==== Passage to read ====

CODEWITHSUNDEEP
c++algorithm
Bugster
Bugster

Reputation: 1594

Algorithm to print the reversed number given by user?

I've written a small program in C++ that prompts the user for input, the user gives a number, then the computer displays the number reversed.

For example: 17 becomes 71. 123 becomes 321.

This is the program:

#include <iostream>
#include <string>  //for later use.
using namespace std;

int rev(int x)
{
    int r = 0;
    while(x)
    {
        r = (r*10) + (x%10);
        x = x/10;
    }
    return r;
}

int main()
{
    int nr;
    cout << "Give a number: ";
    cin >> nr;
    rev(nr);
    cout << nr; 
    return 0;
}

The final result of the program: prints the same number, function has no effect. What am I doing wrong? I tried several solutions but to no avail.

Upvotes: 3

Views: 2025

Answers (5)

Matthieu M.
Matthieu M.

Reputation: 299810

There is a std::reverse function in the STL, which works with collections.

====

Tasks =
**A)** Repeat the part of the C++ number-reversal thread from "The final result" up to and including "works with collections.".
**B)** Using the C++ number-reversal thread, decide whether each statement agrees with it. Answer yes or no for each and quote the deciding words.
(i) The program includes the <string> header.
(ii) The asker reports that the program prints the number reversed.
(iii) The STL has a std::reverse function that works with collections.
**C)** Continue the C++ number-reversal thread from the point where it stops.
The lines placed after the C++ number-reversal thread have no role in this work.

==== Source material ====

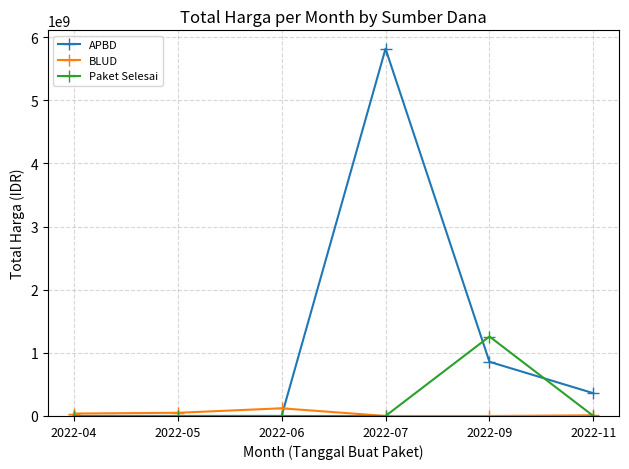

What are all the series names shown in the legend?

APBD, BLUD, Paket Selesai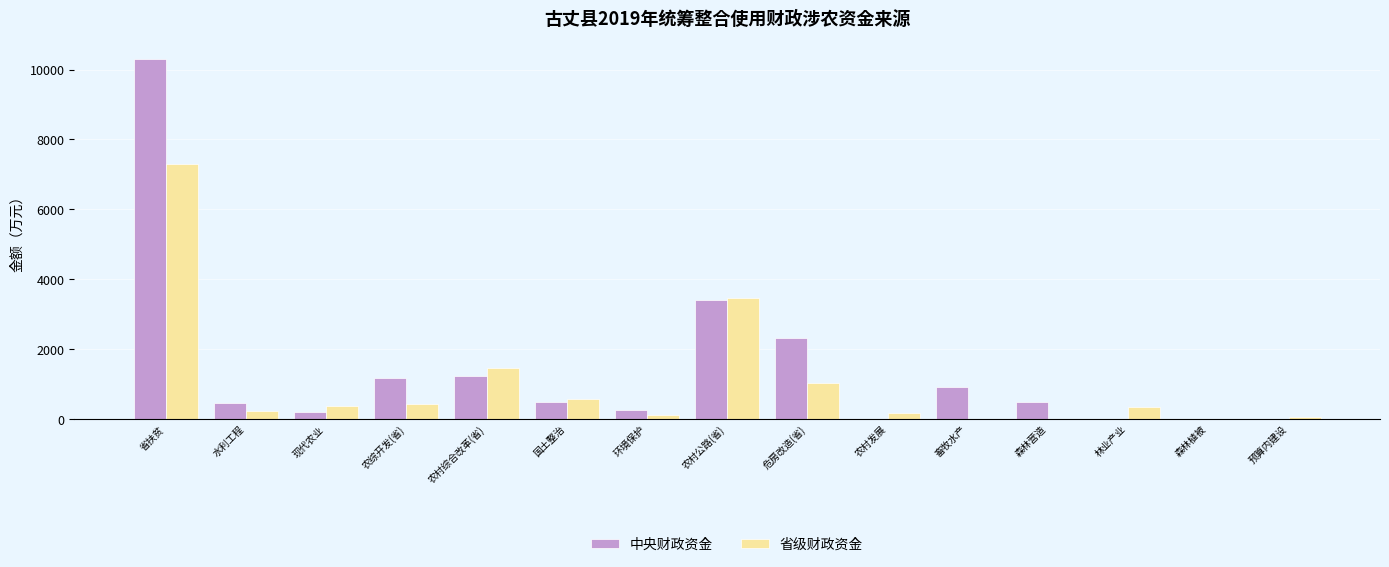

At which label is 省级财政资金 closest to 3655?

农村公路(省)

====

Answer set =
**A)**
The final result of the program: prints the same number, function has no effect. What am I doing wrong? I tried several solutions but to no avail.

Upvotes: 3

Views: 2025

Answers (5)

Matthieu M.
Matthieu M.

Reputation: 299810

There is a std::reverse function in the STL, which works with collections.

**B)**
(i) Yes: "#include <string>  //for later use."
(ii) No: "prints the same number, function has no effect."
(iii) Yes: "There is a std::reverse function in the STL, which works with collections."

**C)**
#include <algorithm>
#include <iostream>
#include <string>

int main() {

  long int i = 0;
  do {
    std::cout << "Gimme a number: " << std::endl;
  } while (not (std::cin >> i)); // make sure it *is* a number

  std::string display = std::to_string(i); // C++11

  std::reverse(display.begin(), display.end());

  std::cout << display << "\n";
}

Upvotes: 1

Jerry Coffin
Jerry Coffin

Reputation: 490108

While probably not in the intended spirit, the simple answer is that if you're only going to display it in reverse, you can cheat and just work with a string:

std::string input;

std::cin >> input;

std::cout << std::string(input.rbegin(), input.rend());

Upvotes: 2

N_A
N_A

Reputation: 19897

You need to change rev(nr); to nr = rev(nr);

or alternately change your function to:

void rev(int& x)
{
    int r = 0;
    while(x)
    {
        r = (r*10) + (x%10);
        x = x/10;
    }
    x = r;
}

Upvotes: 7

Mario
Mario

Reputation: 36487

You're doing it right, but you're not grabbing your return value (the reversed value).

To solve this, just assign or print the return value:

cout << rev(nr);

or

nr = rev(nr);
cout << nr;

Upvotes: 4

Charles Salvia
Charles Salvia

Reputation: 53289

You're not actually using the value that rev returns. You're just using the value nr which you pass to rev, and since you don't pass by reference, rev isn't being affected locally.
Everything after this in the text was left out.